L’11 dicembre scorso, i 12 membri della giuria della “County Court” dello stato di Victoria, in Australia, si erano pronunciati con voto unanime sulla colpevolezza del cardinale George Pell, uno dei più stretti collaboratori di Papa Francesco, consigliere finanziario e ministro dell’economia vaticana. Il cardinale, 77 anni, è accusato di aver molestato due adolescenti che nel 1996 facevano parte del coro della Cattedrale di Saint Patrick, a Melbourne. Qualche tempo dopo, uno dei due ragazzi era stato aggredito in modo “indecente” nei corridoi della Cattedrale.

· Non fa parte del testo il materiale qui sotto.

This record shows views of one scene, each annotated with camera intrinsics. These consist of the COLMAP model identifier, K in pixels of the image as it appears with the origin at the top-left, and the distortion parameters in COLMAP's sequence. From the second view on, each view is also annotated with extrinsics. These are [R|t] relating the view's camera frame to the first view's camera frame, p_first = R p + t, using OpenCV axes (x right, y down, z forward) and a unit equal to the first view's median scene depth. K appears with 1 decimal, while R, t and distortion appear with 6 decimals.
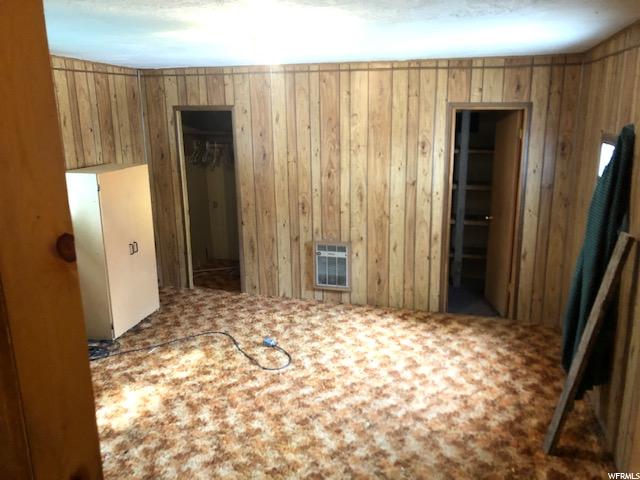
lens RADIAL K [[521.6, 0, 320.6], [0, 521.6, 240.9], [0, 0, 1]] dist [0.015402, 0.001545]
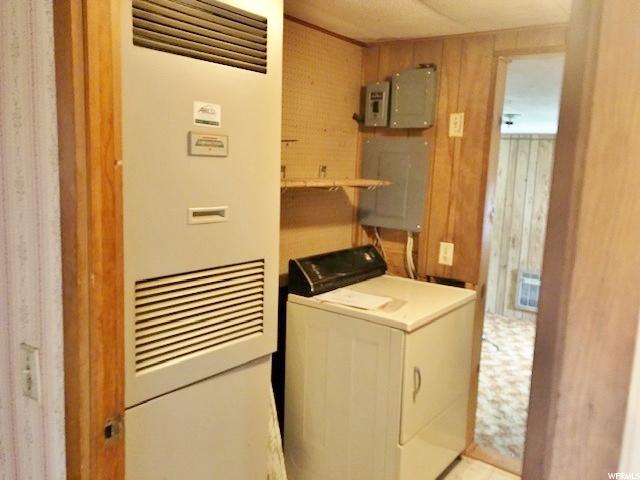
lens RADIAL K [[521.6, 0, 318.6], [0, 521.6, 238.3], [0, 0, 1]] dist [0.015402, 0.001545]
pose [[0.939391, 0.095788, -0.329196, -0.063459], [-0.128676, 0.988490, -0.079562, 0.093675], [0.317786, 0.117100, 0.940904, -0.369079]]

L’esito del verdetto è stato svelato solo in queste ore in base alla legge australiana, che prevede il veto assoluto di divulgazione della notizia fino all’inizio dell’udienza che stabilirà la condanna definitiva, prevista a breve.
George Pell si è sempre dichiarato innocente, e il suo avvocato ha annunciato l’intenzione di ricorrere in appello, ma per il porporato sarà inevitabile all’allontanamento da Roma, dove dallo scorso dicembre si era volontariamente dimesso dal C9, il Consiglio dei Cardinali istituito da Papa Francesco per la revisione della curia romana.
Il processo, iniziato nel 2017, è qualcosa di epocale: si tratta della più alta carica ecclesiastica mai giudicata da un tribunale. Rischia fino a 50 anni di carcere. Fra i tanti testimoni anche Peter Saunders, giovane vittima di abusi che aveva però deciso polemicamente di fare un passo indietro per protestare contro le reticenze vaticane a incriminare il cardinale. Solo uno dei due chierichetti vittime di George Pell, la cui identità è stata tenuta segreta, ha potuto testimoniare al processo: l’altro è morto per overdose nel 2014.
Secondo una recente indagine, oltre 4000 australiani hanno dichiarato di aver subito abusi fra il 1980 ed il 2015 all’interno di più di 1.000 istituzioni cattoliche.
Per volontà di Papa Francesco, dal 21 al 24 febbraio, in Vaticano si è svolto un incontro con presidenti delle conferenze episcopali di tutto il mondo incentrato sugli abusi sessuali compiuti da sacerdoti su bambini e adolescenti. Il Pontefice ha avuto parole molto dure contro il fenomeno, anche se al momento non è stata annunciata ancora nessuna misura concreta.
George Pell, classe 1941, nasce a Ballarat, nello stato del Victoria. Nel 1960 inizia gli studi sacerdotali al “Corpus Christi College” e tre anni dopo è chiamato a Roma, presso la “Pontificia Università Urbaniana”. Ordinato sacerdote il 16 dicembre 1966, si laurea in teologia e prosegue gli studi all’Università di Oxford, specializzandosi in Storia della Chiesa.
Nel 1971, al ritorno in Australia, assume diversi incarichi nella propria diocesi: il 30 marzo del 1987 è eletto vescovo di Melbourne e dieci anni dopo Papa Giovanni Paolo II lo nomina arcivescovo con pallio di metropolita. Nel 2003, Papa Wojtyla lo innalza alla dignità cardinalizia.
Durante il pontificato di Joseph Ratzinger viene proposto dal segretario di Stato Tarcisio Bertone alla direzione della congregazione dei vescovi, ma sul nome di Pell iniziano ad addensarsi nuvole scure per come ha gestito in patria alcuni casi di pedofilia. Il suo nome è finito al centro di un’indagine della Commissione nazionale d’inchiesta australiana in cui è accusato di aver omesso di collaborare con le forze dell’ordine insabbiando diversi casi di pedofilia avvenuti nell’arcidiocesi di Melbourne anche attraverso somme risarcitorie esigue, per scoraggiare le cause giudiziarie.